Almaty has many Soviet style monolithic style buildings – they are big, ugly and massive; the parks have many statues to the fallen heroes particularly related to WWI and WWII – we forget that the USSR lost over 20m people during WWII, is it any wonder that Stalin setup a buffer – but the treatment dealt out to these countries post WWII was horrendous.

Ironically in some ways Almaty is home to one of the worlds top Ski resorts which sits high above the city, but you can’t see it because of the smog layer, as you drive up and then catch the ski lift the snowy wonderland reveals itself – it is wondrous and so unexpected, and was packed. Apparently the slopes are so steep and fast that many find the first decent so frightening they are hesitant to go again. It is also home to many of the winter and European snow sports, in fact in the middle of Almaty is this odd looking structure, which turns out to be the ski jump used in competition.

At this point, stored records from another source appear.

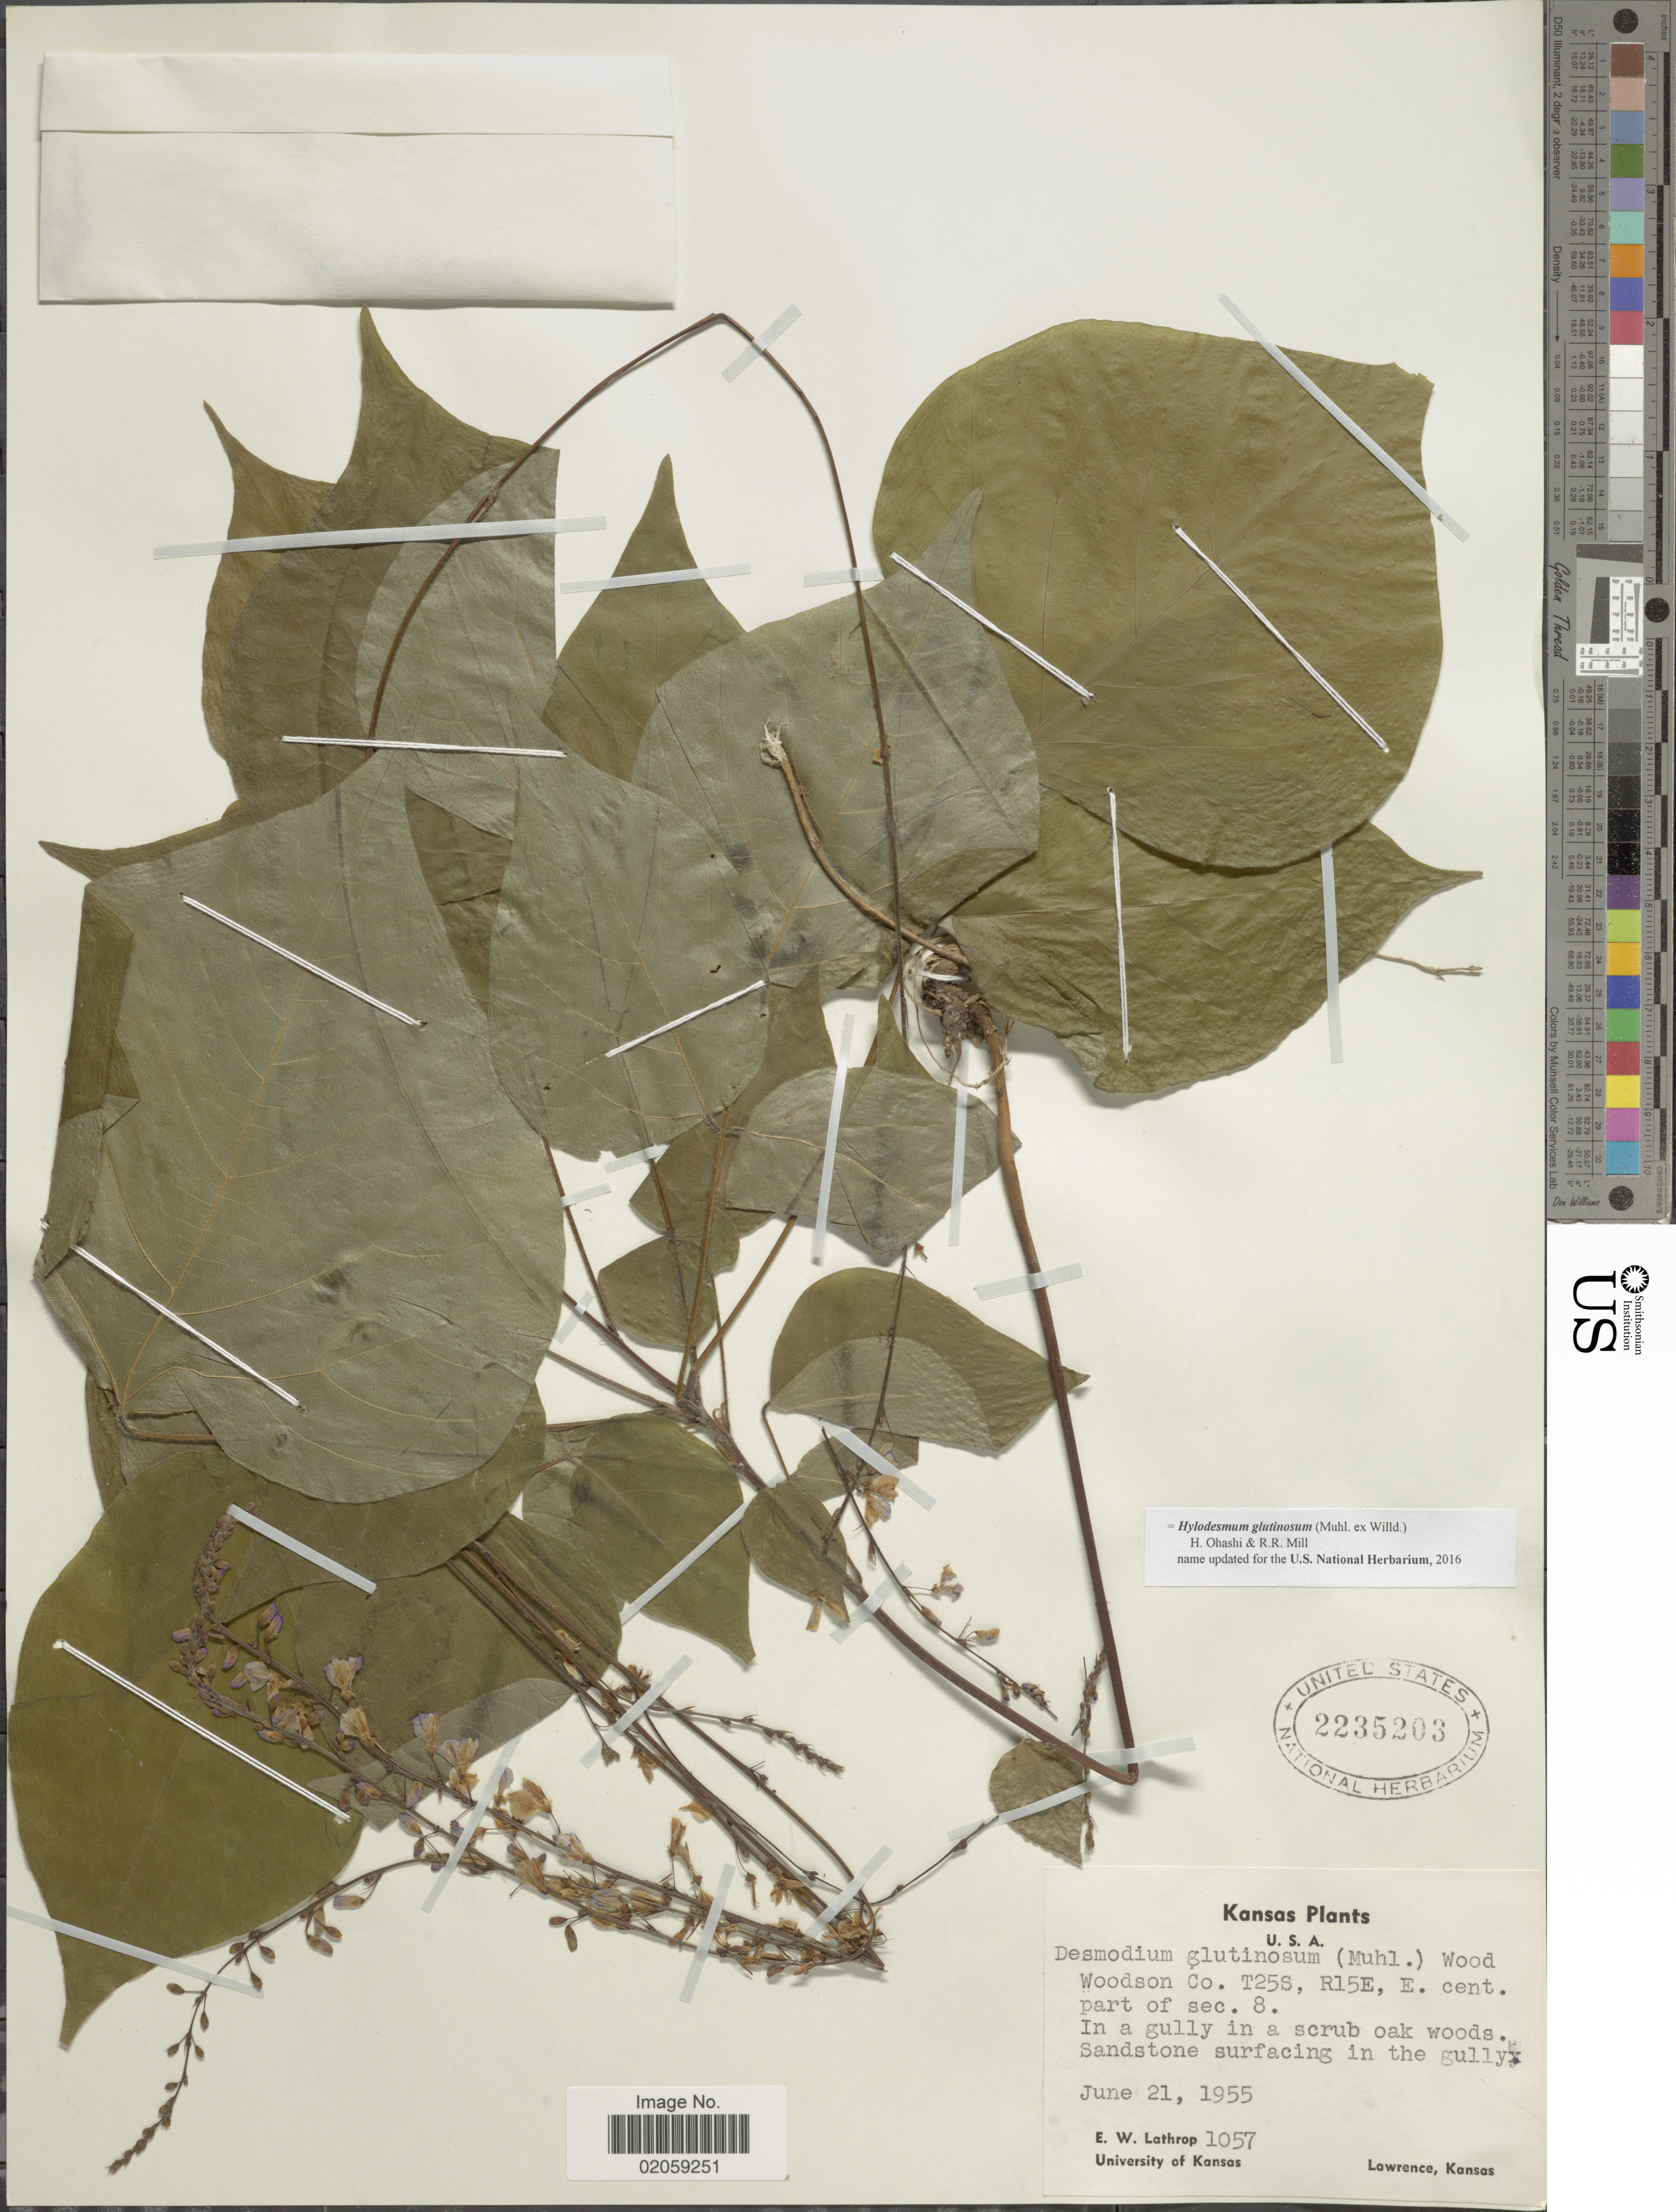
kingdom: Plantae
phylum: Tracheophyta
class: Magnoliopsida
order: Fabales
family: Fabaceae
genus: Hylodesmum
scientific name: Hylodesmum glutinosum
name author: (Muhl. ex Willd.) H. Ohashi & R.R. Mill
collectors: E. W. Lathrop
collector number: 1057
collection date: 1955-06-21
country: United States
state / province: Kansas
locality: U.S.A., Woodson Co., T25S, R15E, E cent. part of sec 8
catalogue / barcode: US 2235203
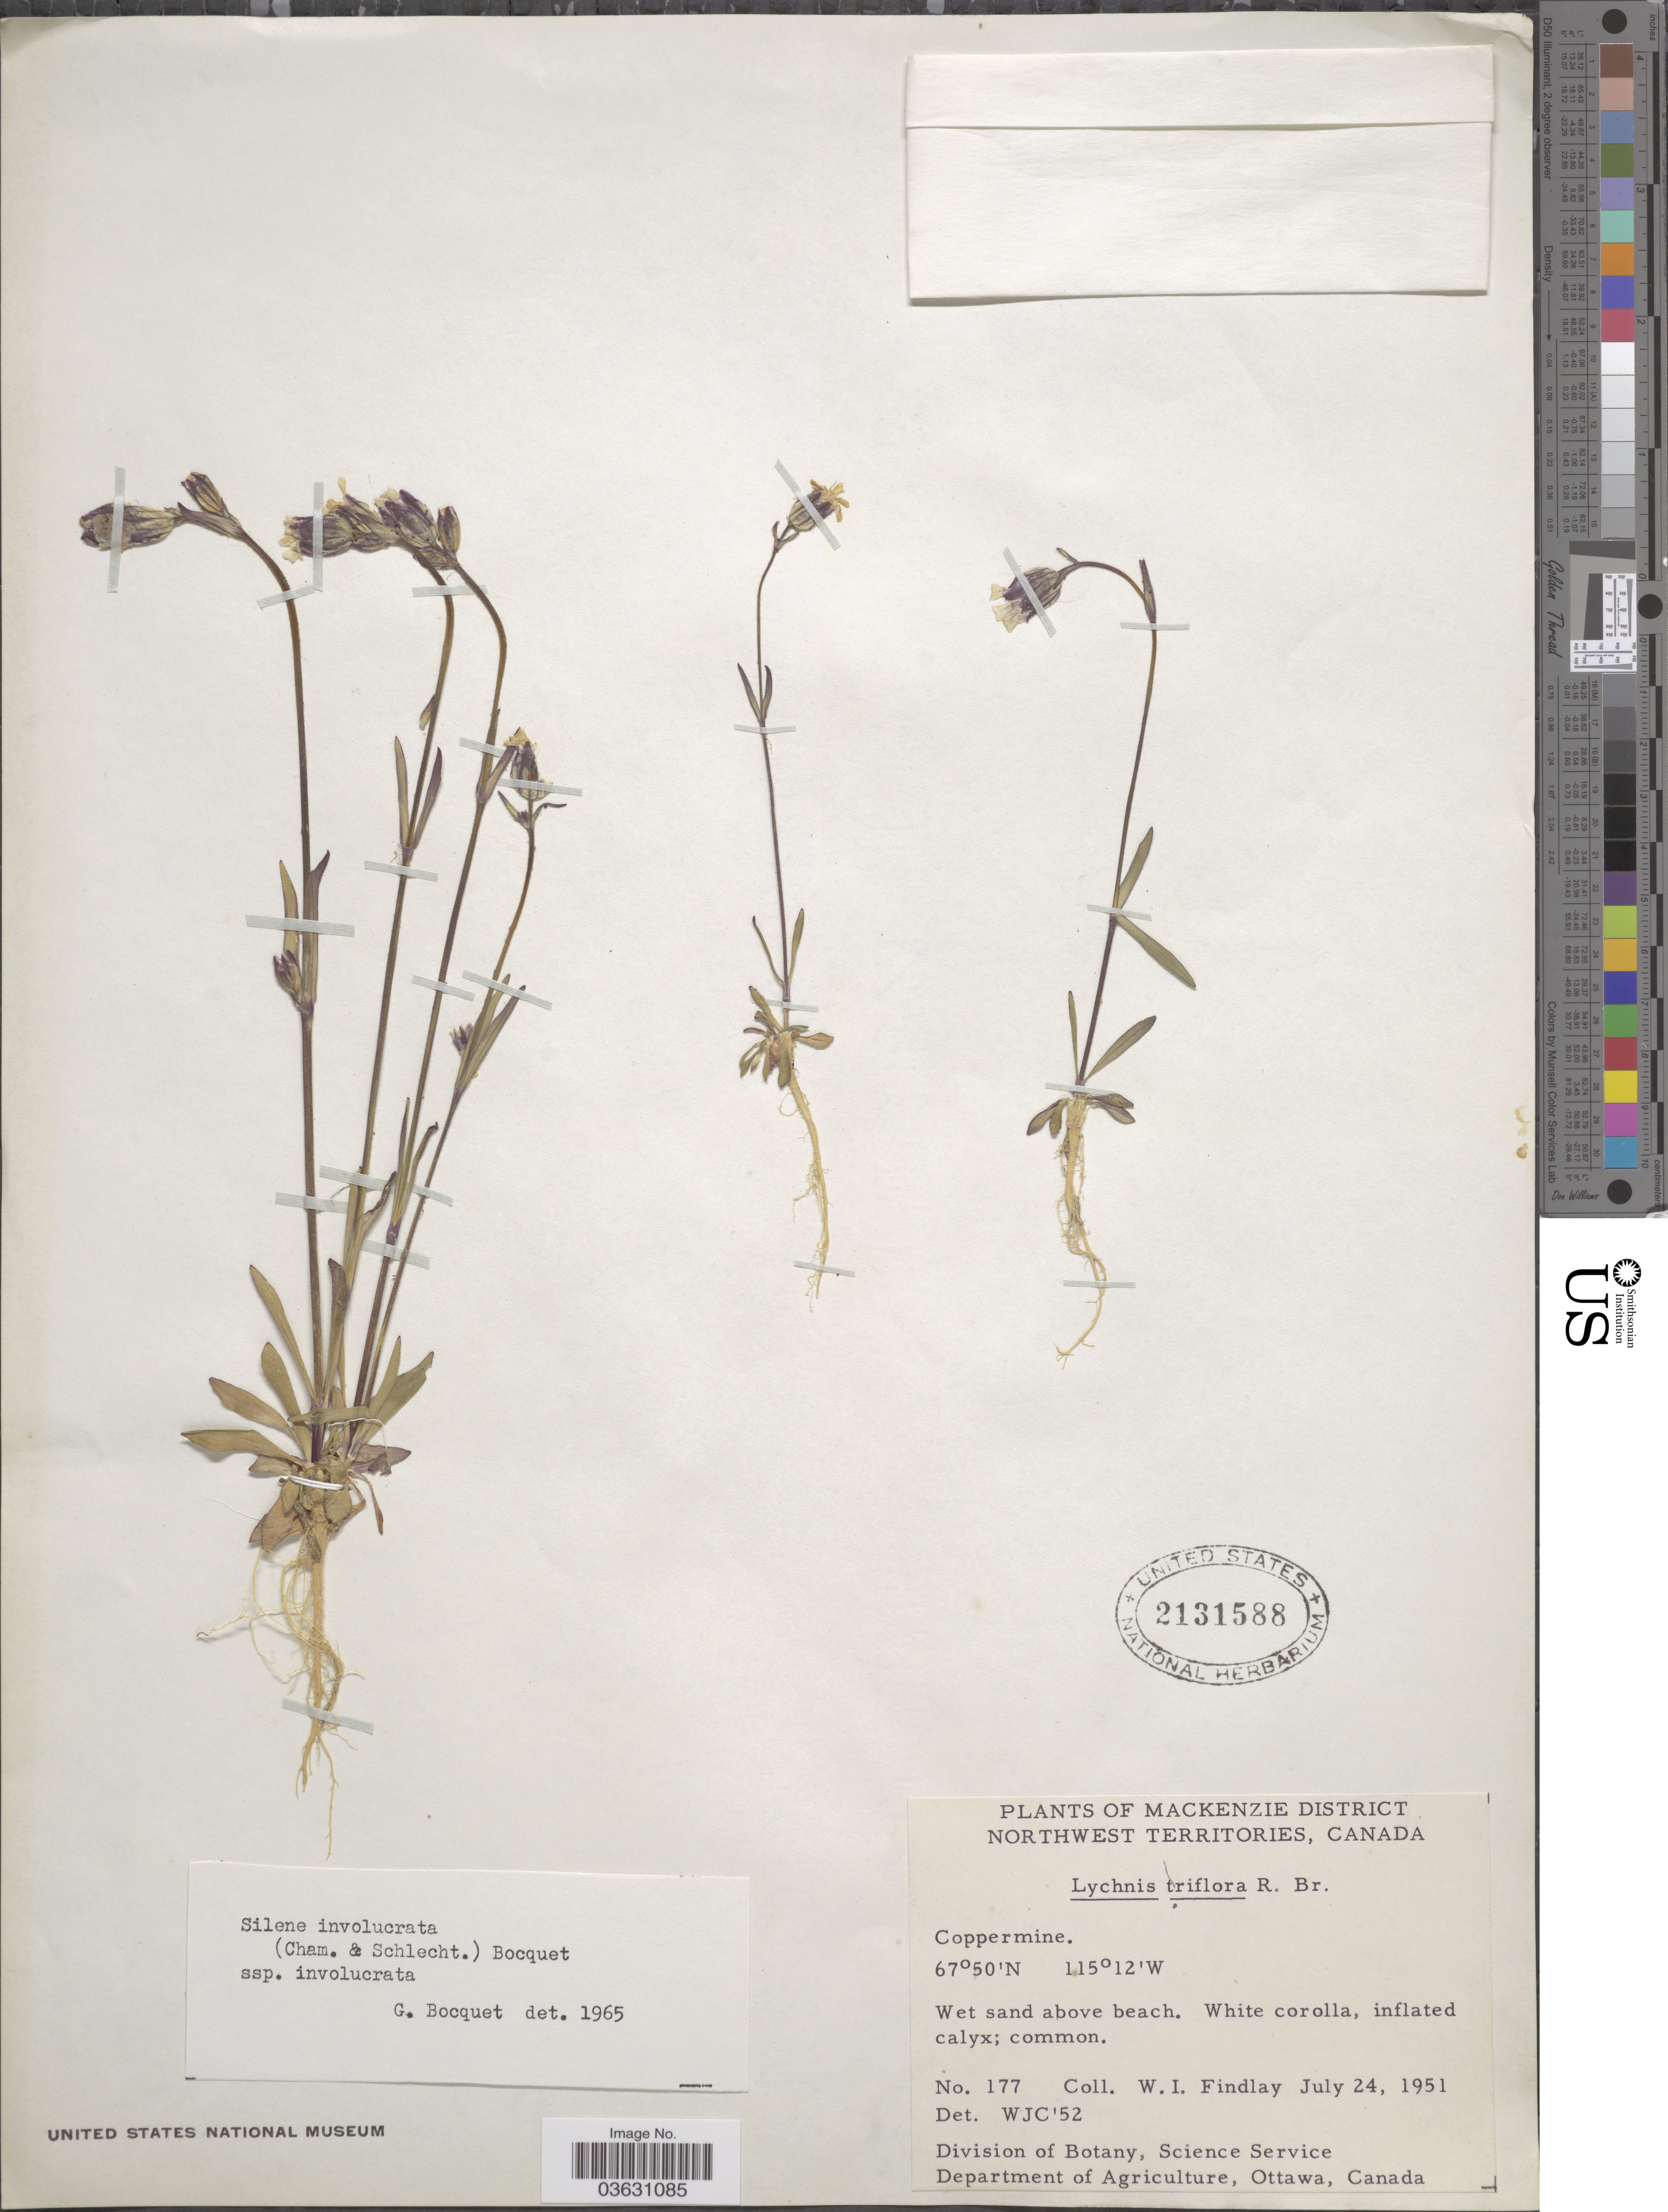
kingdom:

We really need not have worried about the weather as it was perfect, clear skies with a temperature range of -10c to 5c but importantly with no wind. As we drove around the country side we saw the poverty (Borat did portray this accurately, and I will cut him some slack that he was doing so honesty to bring this to our attention), small houses some drab and decorated, Mosques – austere in design but in each town, many road side stalls and bakeries, we sampled the wonderful flat bread. There was one instance where we passed a lot of men and women standing on the roadside in the middle of nowhere – they were selling fish. Protein is important, obviously, and there a many fish farms, we even visited one and caught trout – Cathie catching the biggest!

To conclude we ventured out East wards towards the mountains and the border with China to see the gorges – well we didn’t make it and the van got bogged in the snow as we venturing across the start of the Steppes, a vast flat white with snow covered stretch of geography that goes on for thousands of miles North…it was a pity, but gave rise to much laughter and digging by Slavan with me standing around watching and Cathie marveling at the Geography of it all and taking a few snaps.

I could rattle on, if you get a change to go, do it. How you enjoy the pics.